* Exercise prompt *
Reproduce the data below in full. Nothing should differ from the original.

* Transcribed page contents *
----

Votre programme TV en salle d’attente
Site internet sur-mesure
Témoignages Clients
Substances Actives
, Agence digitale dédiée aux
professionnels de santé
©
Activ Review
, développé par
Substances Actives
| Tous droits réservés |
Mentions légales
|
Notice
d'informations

----

* Your response *
Votre programme TV en salle d’attente
Site internet sur-mesure
Témoignages Clients
Substances Actives
, Agence digitale dédiée aux
professionnels de santé
©
Activ Review
, développé par
Substances Actives
| Tous droits réservés |
Mentions légales
|
Notice
d'informations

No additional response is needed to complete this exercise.